Kathleen M. Carley and her team at Carnegie Mellon University’s Center for Informed Democracy & Social Cybersecurity have been tracking bots and influence campaigns for a long time. Across US and foreign elections, natural disasters, and other politicized events, the level of bot involvement is normally between 10 and 20%, she says.
But in a new study, the researchers have found that bots may account for between 45 and 60% of Twitter accounts discussing covid-19. Many of those accounts were created in February and have since been spreading and amplifying misinformation, including false medical advice, conspiracy theories about the origin of the virus, and pushes to end stay-at-home orders and reopen America.
They follow well-worn patterns of coordinated influence campaigns, and their strategy is already working: since the beginning of the crisis, the researchers have observed a greater polarization in Twitter discourse around the topic.
A number of factors could account for this surge. The global nature of the pandemic means a larger swath of actors are motivated to capitalize on the crisis as a way to meet their political agendas. Disinformation is also now more coordinated in general, with more firms available for hire to create such influence campaigns.
But it’s not just the volume of accounts that worries Carley, the center’s director. Their patterns of behavior have grown more sophisticated, too. Bots are now often more deeply networked with other accounts, making it easier for them to disseminate their messages widely. They also engage in more strategies to target at-risk groups like immigrants and minorities and help real accounts engaged in hate speech to form online groups.
To perform their most recent analysis, the researchers studied more than 200 million tweets discussing coronavirus or covid-19 since January. They used machine-learning and network analysis techniques to identify which accounts were spreading disinformation and which were most likely bots or cyborgs (accounts run jointly by bots and humans).
The system looks for 16 different maneuvers that disinformation accounts can perform, including “bridging” between two groups (connecting two online communities), “backing” an individual (following the account to increase the person’s level of perceived influence), and “nuking” a group (actions that lead to an online community being dismantled).
Through the analysis, they identified more than 100 types of inaccurate covid-19 stories and found that not only were bots gaining traction and accumulating followers, but they accounted for 82% of the top 50 and 62% of the top 1,000 influential retweeters. The influence of each account was calculated to reflect the number of followers it reached as well as the number of followers its followers reached.

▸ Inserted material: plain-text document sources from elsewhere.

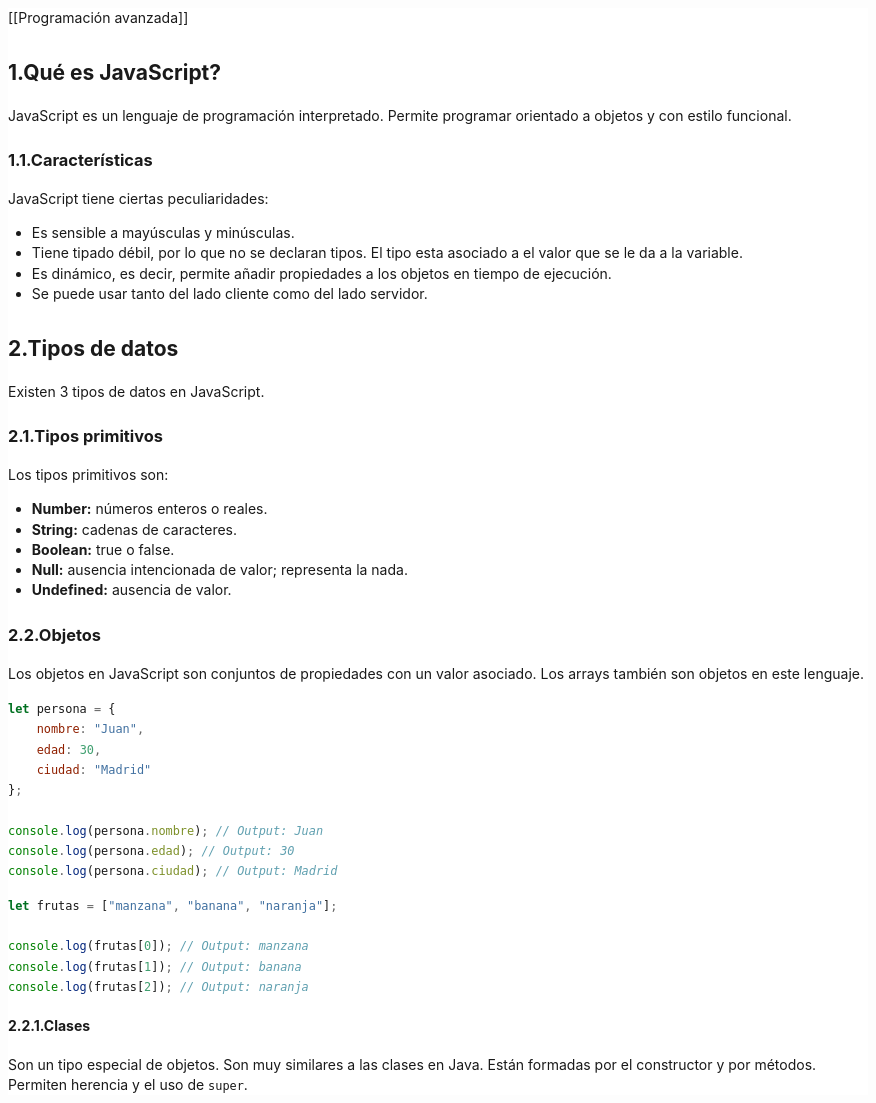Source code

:[[Programación avanzada]]

## 1.Qué es JavaScript?
JavaScript es un lenguaje de programación interpretado. Permite programar orientado a objetos y con estilo funcional.

### 1.1.Características
JavaScript tiene ciertas peculiaridades:
+ Es sensible a mayúsculas y minúsculas.
+ Tiene tipado débil, por lo que no se declaran tipos. El tipo esta asociado a el valor que se le da a la variable.
+ Es dinámico, es decir, permite añadir propiedades a los objetos en tiempo de ejecución.
+ Se puede usar tanto del lado cliente como del lado servidor.

## 2.Tipos de datos
Existen 3 tipos de datos en JavaScript.

### 2.1.Tipos primitivos
Los tipos primitivos son:
+ **Number:** números enteros o reales.
+ **String:** cadenas de caracteres.
+ **Boolean:** true o false.
+ **Null:** ausencia intencionada de valor; representa la nada.
+ **Undefined:** ausencia de valor.

### 2.2.Objetos
Los objetos en JavaScript son conjuntos de propiedades con un valor asociado. Los arrays también son objetos en este lenguaje.

```javascript
let persona = {
    nombre: "Juan",
    edad: 30,
    ciudad: "Madrid"
};

console.log(persona.nombre); // Output: Juan
console.log(persona.edad); // Output: 30
console.log(persona.ciudad); // Output: Madrid
```

```javascript
let frutas = ["manzana", "banana", "naranja"];

console.log(frutas[0]); // Output: manzana
console.log(frutas[1]); // Output: banana
console.log(frutas[2]); // Output: naranja
```

#### 2.2.1.Clases
Son un tipo especial de objetos. Son muy similares a las clases en Java. Están formadas por el constructor y por métodos. Permiten herencia y el uso de `super`.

The researchers have begun to analyze Facebook, Reddit, and YouTube to understand how disinformation spreads between platforms. The work is still in the early stages, but it’s already revealed some unexpected patterns. For one, the researchers have found that many disinformation stories come from regular websites or blogs before being picked up on different social platforms and amplified. Different types of stories also have different provenance patterns. Those claiming that the virus is a bioweapon, for example, mostly come from so-called “black news” sites, fake news pages designed to spread disinformation that are often run outside the US. In contrast, the “reopen America” rhetoric mostly comes from blogs and Facebook pages run in the US.
The researchers also found that users of different platforms will respond to such content in very different ways. On Reddit, for example, moderators are more likely to debunk and ban disinformation. When a coordinated campaign around reopening America popped on Facebook, Reddit users began discussing the phenomenon and counteracting the messaging. “They were saying, ‘Don’t believe any of that stuff. You can’t trust Facebook,’” says Carley.
Unfortunately, there are no easy solutions to this problem. Banning or removing accounts won’t work, as more can be spun up for every one that is deleted. Banning accounts that spread inaccurate facts also won’t solve anything. “A lot of disinformation is done through innuendo or done through illogical statements, and those are hard to discover,” she says.
Carley says researchers, corporations, and the government need to coordinate better to come up with effective policies and practices for tamping this down. “I think we need some kind of general oversight group,” she says. “Because no one group can do it alone.”